January 05, 2011

Analytics Thursday: Guesstimates

For awhile here, we're going to talk about old-school issues that have relevance in our modern digital world.  The series will be called "Analytics Thursday".

Old School:  Today, we go back to 1988.  I was a Statistical Analyst at the Garst Seed Company, in picturesque Slater, Iowa.  My job was to analyze corn and sorghum hybrid experiments.  Sometimes, our experiments yielded odd results.  Once, a deer "romped" through our experiment, ruining the results of a test.  Let's assume that we were analyzing four hybrids, and there were two sections in the field where we were testing.  Here are the results of the test:
  • East Side of Field, Hybrid #1 = 120 bushels.
  • East Side of Field, Hybrid #2 = 110 bushels.
  • East Side of Field, Hybrid #3 = Ruined by Deer.
  • East Side of Field, Hybrid #4 = 100 bushels.
  • West Side of Field, Hybrid #1 = 140 bushels.
  • West Side of Field, Hybrid #2 = Ruined by Deer.
  • West Side of Field, Hybrid #3 = 130 bushels.
  • West Side of Field, Hybrid #4 = 110 bushels.
My job was to determine the hybrid that had the best yield, in bushels.  We approached this by using a regression methodology ... three dummy variables for Hybrid #1, Hybrid #2, and Hybrid #3 (all compared against our base, which is Hybrid #4), and one dummy variable for the East Side of the Field (compared to the West Side of the Field).  We predict Yield (in bushels) as a function of our dummy variables:
  • Equation = 112.5 + 25.0*(Hybrid_1) + 12.5*(Hybrid_2) + 17.5*(Hybrid_3) + 0.0*(Hybrid_4) - 15.0*(East_Side_of_Field).
With this equation, I can predict the yield in instances where our test was ruined by deer.
  • East Side of Field, Hybrid #1 = 120 bushels.
  • East Side of Field, Hybrid #2 = 110 bushels.
  • East Side of Field, Hybrid #3 = 115 predicted bushels.
  • East Side of Field, Hybrid #4 = 100 bushels.
  • West Side of Field, Hybrid #1 = 140 bushels.
  • West Side of Field, Hybrid #2 = 125 predicted bushels.
  • West Side of Field, Hybrid #3 = 130 bushels.
  • West Side of Field, Hybrid #4 = 110 bushels.
Now that we've corrected for each "bad data point", we can create averages for each hybrid (a methodology called "least square means").
  • Hybrid #1 = 130.0 bushels.
  • Hybrid #2 = 117.5 bushels.
  • Hybrid #3 = 122.5 bushels.
  • Hybrid #4 = 105.0 bushels.
We filled in the holes in, providing guesstimates where deer ruined the test.

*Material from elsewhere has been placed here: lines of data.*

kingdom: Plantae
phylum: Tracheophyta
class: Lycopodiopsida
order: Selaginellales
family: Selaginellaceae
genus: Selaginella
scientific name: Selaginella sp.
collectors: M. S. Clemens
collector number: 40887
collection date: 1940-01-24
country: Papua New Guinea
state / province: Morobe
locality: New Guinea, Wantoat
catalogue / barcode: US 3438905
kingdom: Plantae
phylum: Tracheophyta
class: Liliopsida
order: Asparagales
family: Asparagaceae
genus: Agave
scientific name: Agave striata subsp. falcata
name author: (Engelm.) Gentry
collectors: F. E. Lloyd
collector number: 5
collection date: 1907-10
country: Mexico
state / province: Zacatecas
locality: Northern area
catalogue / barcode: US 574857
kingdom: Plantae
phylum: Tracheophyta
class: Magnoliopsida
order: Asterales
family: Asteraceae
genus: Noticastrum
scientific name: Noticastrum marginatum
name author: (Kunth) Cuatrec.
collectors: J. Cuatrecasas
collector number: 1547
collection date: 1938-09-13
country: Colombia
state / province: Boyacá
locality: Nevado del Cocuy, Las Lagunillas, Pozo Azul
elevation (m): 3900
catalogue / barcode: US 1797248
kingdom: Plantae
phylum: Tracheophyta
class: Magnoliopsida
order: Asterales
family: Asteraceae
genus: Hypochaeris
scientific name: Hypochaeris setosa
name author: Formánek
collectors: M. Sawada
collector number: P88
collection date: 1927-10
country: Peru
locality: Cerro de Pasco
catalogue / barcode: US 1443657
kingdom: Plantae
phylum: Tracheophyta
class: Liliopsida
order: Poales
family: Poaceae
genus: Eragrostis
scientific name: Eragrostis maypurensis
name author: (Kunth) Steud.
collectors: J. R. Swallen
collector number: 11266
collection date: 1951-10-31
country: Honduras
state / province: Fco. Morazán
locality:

Modern Application:  If you are a Savvy Web Analyst, you can use this methodology to predict what might happen if you don't have a promotion on a certain day.  East/West portions of the field are like having a free shipping promotion, or not having a free shipping promotion.  Each hybrid is a day in your fiscal year.  Use "Conversion Rate" instead of "Year".  You'll have days where you ran goofy promotions, those are the days that are like deer ruining our hybrid experiments.  This methodology allows you to make an accurate guesstimate as to what might have happened if you ran normal promotions, or no promotion at all.